An object that is falling through the atmosphere is subjected to two external forces. The first force is the gravitational force, expressed as the weight of the object, and the second force is the aerodynamic drag of the object. The weight equation defines the weight W to be equal to the mass m of the object times the gravitational acceleration g:
W = m * g
The value of g is 9.8 meters per square second on the surface of the earth. The gravitational acceleration decreases with the square of the distance from the center of the earth. But for most practical problems in the atmosphere, we can assume this factor is constant. If the object were falling in a vacuum, this would be the only force acting on the object. But in the atmosphere, the motion of a falling object is opposed by the aerodynamic drag.
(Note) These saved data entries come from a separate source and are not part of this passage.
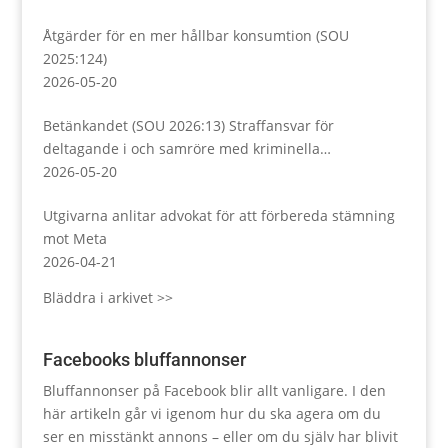
Åtgärder för en mer hållbar konsumtion (SOU
2025:124)
2026-05-20
Betänkandet (SOU 2026:13) Straffansvar för
deltagande i och samröre med kriminella
sammanslutningar
2026-05-20
Utgivarna anlitar advokat för att förbereda stämning
mot Meta
2026-04-21
Bläddra i arkivet >>
Facebooks bluffannonser
Bluffannonser på Facebook blir allt vanligare. I den
här artikeln går vi igenom hur du ska agera om du
ser en misstänkt annons – eller om du själv har blivit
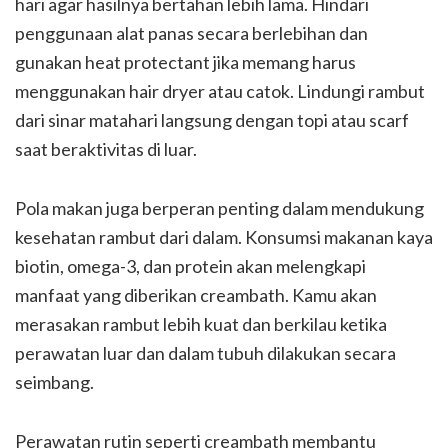
hari agar hasilnya bertahan lebih lama. Hindari
penggunaan alat panas secara berlebihan dan
gunakan heat protectant jika memang harus
menggunakan hair dryer atau catok. Lindungi rambut
dari sinar matahari langsung dengan topi atau scarf
saat beraktivitas di luar.
Pola makan juga berperan penting dalam mendukung
kesehatan rambut dari dalam. Konsumsi makanan kaya
biotin, omega-3, dan protein akan melengkapi
manfaat yang diberikan creambath. Kamu akan
merasakan rambut lebih kuat dan berkilau ketika
perawatan luar dan dalam tubuh dilakukan secara
seimbang.
Perawatan rutin seperti creambath membantu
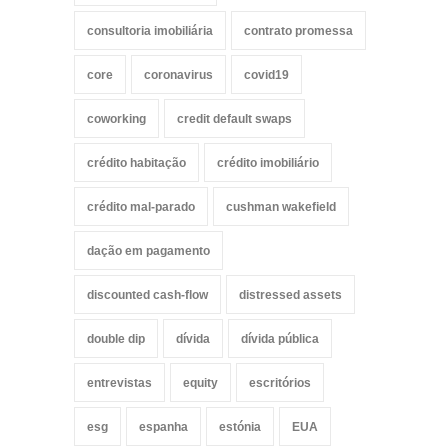
consultoria imobiliária
contrato promessa
core
coronavirus
covid19
coworking
credit default swaps
crédito habitação
crédito imobiliário
crédito mal-parado
cushman wakefield
dação em pagamento
discounted cash-flow
distressed assets
double dip
dívida
dívida pública
entrevistas
equity
escritórios
esg
espanha
estónia
EUA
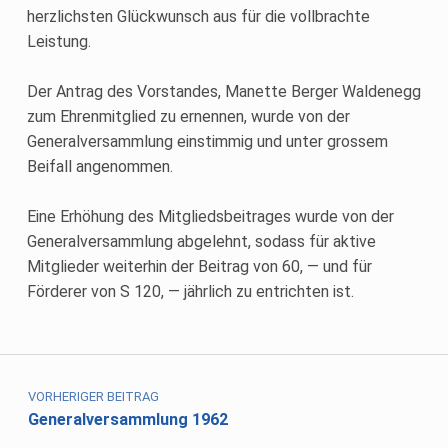
herzlichsten Glückwunsch aus für die vollbrachte
Leistung.
Der Antrag des Vorstandes, Manette Berger Waldenegg
zum Ehrenmitglied zu ernennen, wurde von der
Generalversammlung einstimmig und unter grossem
Beifall angenommen.
Eine Erhöhung des Mitgliedsbeitrages wurde von der
Generalversammlung abgelehnt, sodass für aktive
Mitglieder weiterhin der Beitrag von 60, — und für
Förderer von S 120, — jährlich zu entrichten ist.
Skip back to main navigation
Beitragsnavigation
VORHERIGER BEITRAG
Generalversammlung 1962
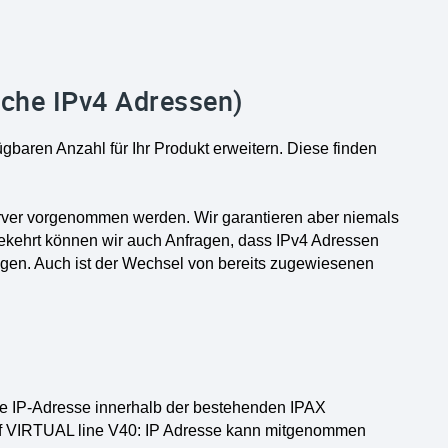
iche IPv4 Adressen)
gbaren Anzahl für Ihr Produkt erweitern. Diese finden
ver vorgenommen werden. Wir garantieren aber niemals
kehrt können wir auch Anfragen, dass IPv4 Adressen
igen. Auch ist der Wechsel von bereits zugewiesenen
e IP-Adresse innerhalb der bestehenden IPAX
uf VIRTUAL line V40: IP Adresse kann mitgenommen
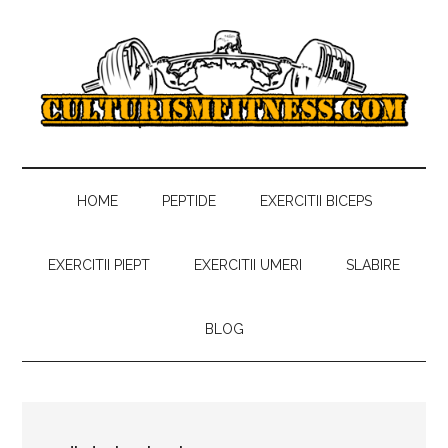
Skip
Skip
Skip
to
to
to
main
secondary
primary
content
menu
sidebar
Culturism
Antrenamente,
regim
Fitness
alimentar,
HOME
PEPTIDE
EXERCITII BICEPS
sfaturi
gratuite
EXERCITII PIEPT
EXERCITII UMERI
SLABIRE
despre
culturism
BLOG
si
fitness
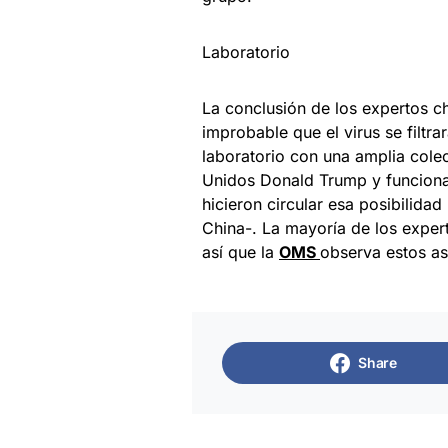
Laboratorio
La conclusión de los expertos c
improbable que el virus se filtra
laboratorio con una amplia cole
Unidos Donald Trump y funcionar
hicieron circular esa posibilida
China-. La mayoría de los exper
así que la
OMS
observa estos as
Share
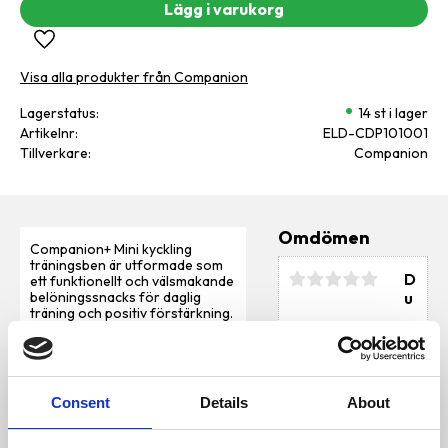
Lägg till i favoriter
Visa alla produkter från Companion
Lagerstatus
14 st i lager
Artikelnr
ELD-CDP101001
Tillverkare
Companion
Omdömen
Companion+ Mini kyckling
träningsben är utformade som
D
ett funktionellt och välsmakande
u
belöningssnacks för daglig
träning och positiv förstärkning.
Snacksen är tillverkade av rent
kycklingkött med högt animaliskt
innehåll och har en mjuk
konsistens som gör dem
lämpliga för frekvent
Consent
Details
About
användning.
Den mjuka konsistensen uppnås
genom tillsats av en liten mängd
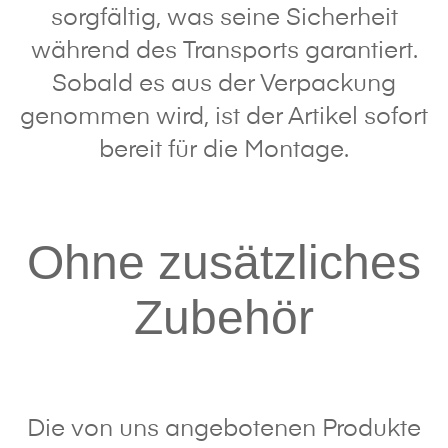
sorgfältig, was seine Sicherheit
während des Transports garantiert.
Sobald es aus der Verpackung
genommen wird, ist der Artikel sofort
bereit für die Montage.
Ohne zusätzliches
Zubehör
Die von uns angebotenen Produkte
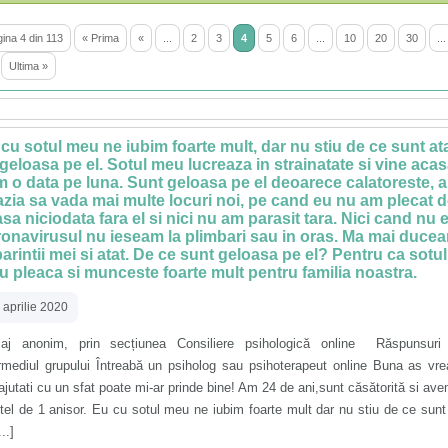
ina 4 din 113
« Prima
«
...
2
3
4
5
6
...
10
20
30
...
Ultima »
cu sotul meu ne iubim foarte mult, dar nu stiu de ce sunt at
geloasa pe el. Sotul meu lucreaza in strainatate si vine aca
 o data pe luna. Sunt geloasa pe el deoarece calatoreste, a
zia sa vada mai multe locuri noi, pe cand eu nu am plecat 
sa niciodata fara el si nici nu am parasit tara. Nici cand nu 
onavirusul nu ieseam la plimbari sau in oras. Ma mai duce
parintii mei si atat. De ce sunt geloasa pe el? Pentru ca sotul
 pleaca si munceste foarte mult pentru familia noastra.
 aprilie 2020
aj anonim, prin secțiunea Consiliere psihologică online Răspunsuri 
ermediul grupului Întreabă un psiholog sau psihoterapeut online Buna as vr
jutati cu un sfat poate mi-ar prinde bine! Am 24 de ani,sunt căsătorită si av
tel de 1 anisor. Eu cu sotul meu ne iubim foarte mult dar nu stiu de ce sunt
..]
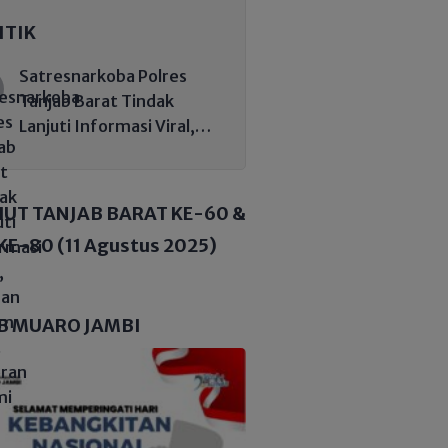
ITIK
Satresnarkoba Polres
Tanjab Barat Tindak
Lanjuti Informasi Viral,
Korban Belum Buat
Laporan Resmi
HUT TANJAB BARAT KE-60 &
KE-80 (11 Agustus 2025)
B MUARO JAMBI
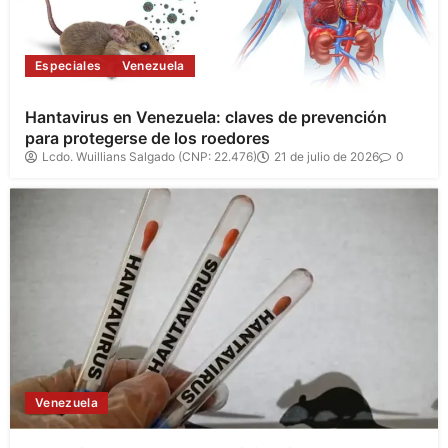
Especiales
Venezuela
Hantavirus en Venezuela: claves de prevención
para protegerse de los roedores
Lcdo. Wuillians Salgado (CNP: 22.476)
21 de julio de 2026
0
Venezuela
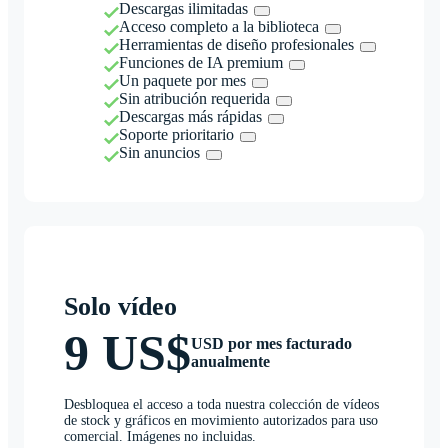
Descargas ilimitadas
Acceso completo a la biblioteca
Herramientas de diseño profesionales
Funciones de IA premium
Un paquete por mes
Sin atribución requerida
Descargas más rápidas
Soporte prioritario
Sin anuncios
Solo vídeo
9 US$
USD por mes facturado
anualmente
Desbloquea el acceso a toda nuestra colección de vídeos
de stock y gráficos en movimiento autorizados para uso
comercial. Imágenes no incluidas.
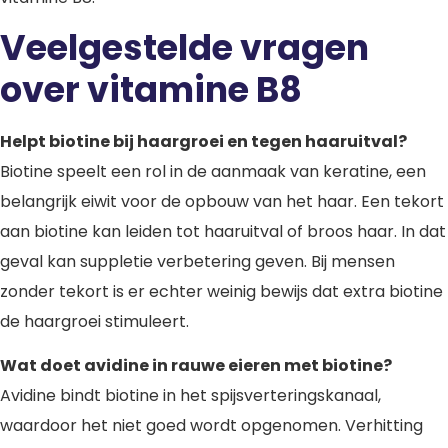
Veelgestelde vragen
over vitamine B8
Helpt biotine bij haargroei en tegen haaruitval?
Biotine speelt een rol in de aanmaak van keratine, een
belangrijk eiwit voor de opbouw van het haar. Een tekort
aan biotine kan leiden tot haaruitval of broos haar. In dat
geval kan suppletie verbetering geven. Bij mensen
zonder tekort is er echter weinig bewijs dat extra biotine
de haargroei stimuleert.
Wat doet avidine in rauwe eieren met biotine?
Avidine bindt biotine in het spijsverteringskanaal,
waardoor het niet goed wordt opgenomen. Verhitting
The drag equation tells us that drag D is equal to a drag coefficient Cd times one half the air density r times the velocity V squared times a reference area A on which the drag coefficient is based:
On the figure at the top, the density is expressed by the Greek symbol “rho”. The symbol looks like a script “p”. This is the standard symbol used by aeronautical engineers. We are using “r” in the text for ease of translation by interpretive software.
D = Cd * .5 * r * V^2 * A
Newton’s Second Law of Motion
The motion of any moving object can be described by Newton’s second law of motion, force F equals mass m times acceleration a:
F = m * a
We can do a little algebra and solve for the acceleration of the object in terms of the net external force and the mass of the object:
a = F / m
Weight and drag are forces which are vector quantities. The net external force is then equal to the difference of the weight and the drag forces:
F = W – D
The acceleration of the object then becomes:
a = (W – D) / m
The drag force depends on the square of the velocity. So as the body accelerates its velocity and the drag increase. It quickly reaches a point where the drag is exactly equal to the weight. When drag is equal to weight, there is no net external force on the object, and the acceleration becomes zero. The object then falls at a constant velocity as described by Newton’s first law of motion. The constant velocity is called the terminal velocity.